Start of MATERIAL FOR THIS EXERCISE

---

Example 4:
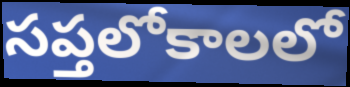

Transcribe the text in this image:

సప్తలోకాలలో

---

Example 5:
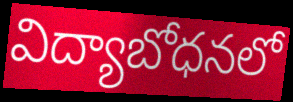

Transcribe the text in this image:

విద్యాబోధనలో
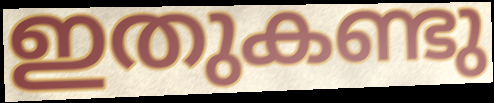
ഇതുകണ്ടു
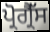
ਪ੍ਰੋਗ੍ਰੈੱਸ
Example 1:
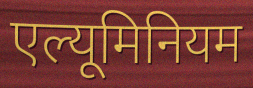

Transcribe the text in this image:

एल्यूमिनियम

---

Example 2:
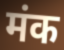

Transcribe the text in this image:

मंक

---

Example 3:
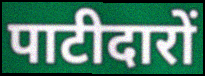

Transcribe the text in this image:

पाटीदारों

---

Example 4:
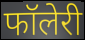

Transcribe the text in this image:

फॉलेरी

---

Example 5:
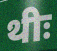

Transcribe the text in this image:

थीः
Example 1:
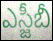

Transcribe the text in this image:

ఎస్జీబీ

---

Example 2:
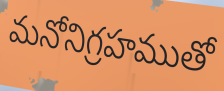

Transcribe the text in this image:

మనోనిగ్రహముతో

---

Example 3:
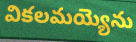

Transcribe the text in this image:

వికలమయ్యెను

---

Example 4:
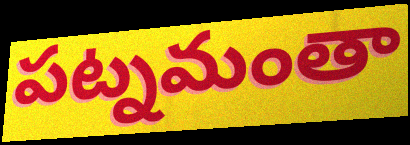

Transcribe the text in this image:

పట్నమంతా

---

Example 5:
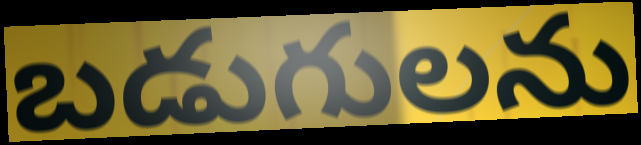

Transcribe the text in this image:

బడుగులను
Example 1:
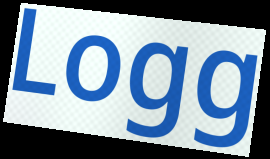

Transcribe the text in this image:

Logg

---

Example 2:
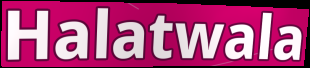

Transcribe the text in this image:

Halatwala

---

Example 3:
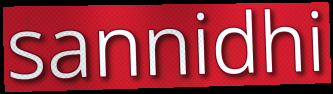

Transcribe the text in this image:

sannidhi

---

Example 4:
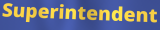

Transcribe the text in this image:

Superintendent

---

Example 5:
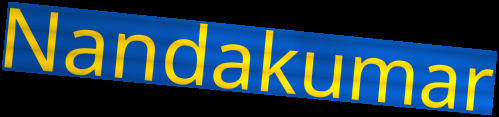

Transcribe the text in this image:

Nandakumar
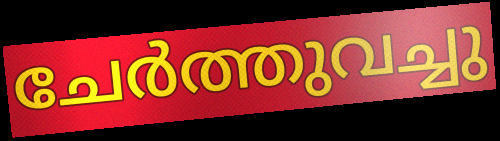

End of MATERIAL FOR THIS EXERCISE

GOAL OF THE EXERCISE
What is needed here is an exact transcript of the data above, pictures excluded.

EXERCISE RESULT
---

Example 4:

Transcribe the text in this image:

సప్తలోకాలలో

---

Example 5:

Transcribe the text in this image:

విద్యాబోధనలో
ഇതുകണ്ടു
ਪ੍ਰੋਗ੍ਰੈੱਸ
Example 1:

Transcribe the text in this image:

एल्यूमिनियम

---

Example 2:

Transcribe the text in this image:

मंक

---

Example 3:

Transcribe the text in this image:

पाटीदारों

---

Example 4:

Transcribe the text in this image:

फॉलेरी

---

Example 5:

Transcribe the text in this image:

थीः
Example 1:

Transcribe the text in this image:

ఎస్జీబీ

---

Example 2:

Transcribe the text in this image:

మనోనిగ్రహముతో

---

Example 3:

Transcribe the text in this image:

వికలమయ్యెను

---

Example 4:

Transcribe the text in this image:

పట్నమంతా

---

Example 5:

Transcribe the text in this image:

బడుగులను
Example 1:

Transcribe the text in this image:

Logg

---

Example 2:

Transcribe the text in this image:

Halatwala

---

Example 3:

Transcribe the text in this image:

sannidhi

---

Example 4:

Transcribe the text in this image:

Superintendent

---

Example 5:

Transcribe the text in this image:

Nandakumar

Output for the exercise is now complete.